Preexisting conditions have become a flashpoint between Young and his Democratic challenger, Cindy Axne, who has said Young “lies about his record of voting to take away protections for Iowans with pre-existing conditions.” The Des Moines Register notes that Young’s claim that he stood up to his party is based on his cosponsorship of a 2017 amendment to the AHCA, which would have sent $8 billion to states to help patients whose insurance premiums were raised because of their preexisting conditions. It is unclear how much the additional funding would have helped if the AHCA had passed.

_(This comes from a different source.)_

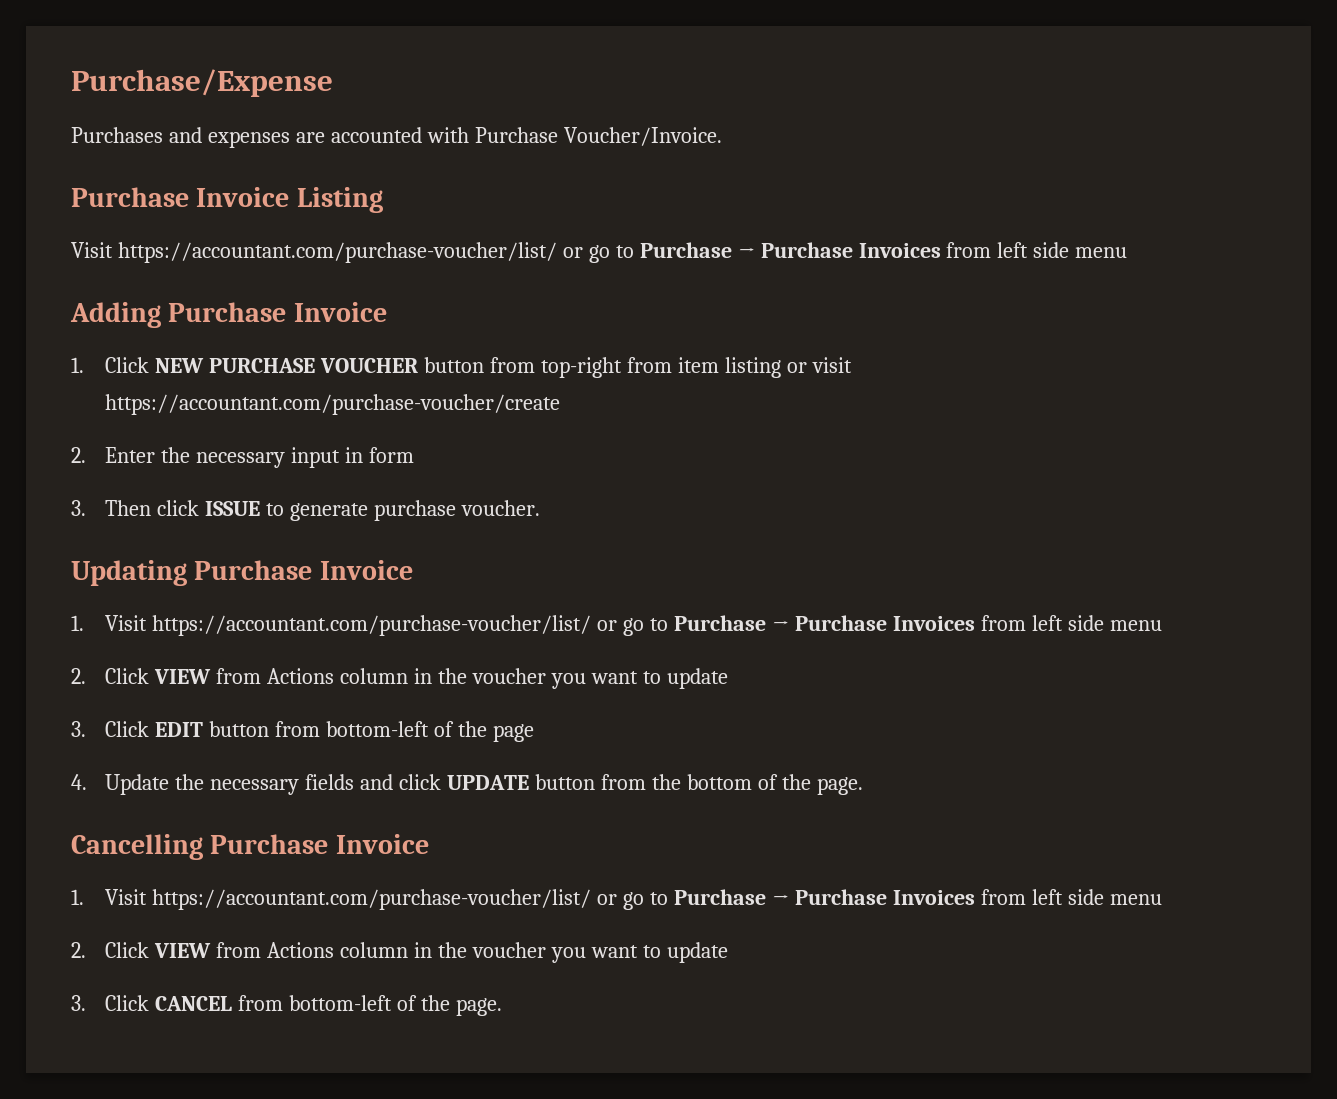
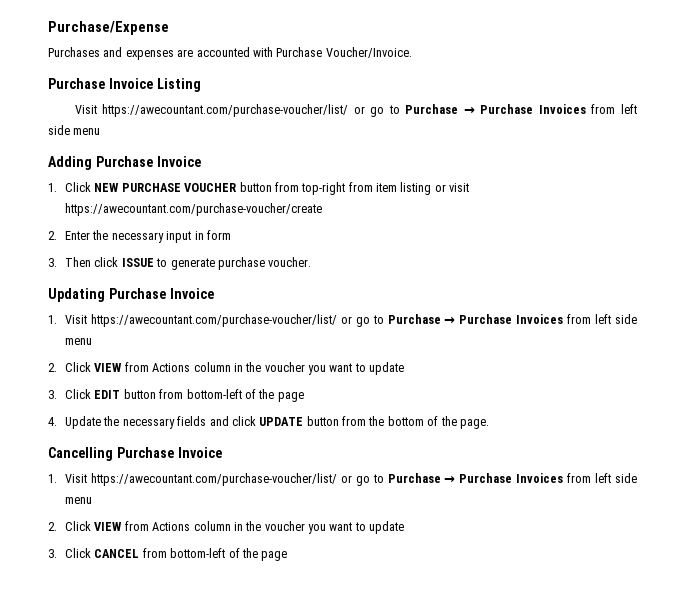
[117,242,557,263] https://accountant.com/purchase-voucher/list/ -> [102,104,349,117] https://awecountant.com/purchase-voucher/list/
[105,394,561,415] https://accountant.com/purchase-voucher/create -> [65,203,323,216] https://awecountant.com/purchase-voucher/create
[152,615,592,636] https://accountant.com/purchase-voucher/list/ -> [90,314,337,327] https://awecountant.com/purchase-voucher/list/
[152,889,592,910] https://accountant.com/purchase-voucher/list/ -> [90,473,337,486] https://awecountant.com/purchase-voucher/list/
[456,998,503,1016] page. -> [261,551,288,561] page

Meanwhile, there’s been a push in the Senate to shield protections for preexisting conditions from ongoing efforts to sink Obamacare. In August, 10 Republican senators introduced the Ensuring Coverage for Patients with Pre-Existing Conditions Act, which would amend the Health Insurance Portability and Accountability Act to prevent insurers from establishing eligibility rules based on factors like health status, medical history, and evidence of insurability. The bill’s sponsors explicitly say the legislation would guarantee equal health coverage regardless of preexisting conditions. The bill was introduced as a response to a lawsuit filed by Texas and 19 other states arguing that the entire ACA is unconstitutional. “If the judge rules in favor of the plaintiffs, protections for patients with pre-existing conditions could be eliminated,” the senators wrote.

Lueck says the Senate bill would still harm those patients. The proposed legislation would allow insurers to investigate patients’ health histories and exclude coverage for preexisting conditions entirely. “Support for dismantling these protections in whole or in part is not compatible with support for ‘maintaining coverage for pre-existing conditions,'” she wrote in a recent commentary. In short, “Policymakers can’t have it both ways.”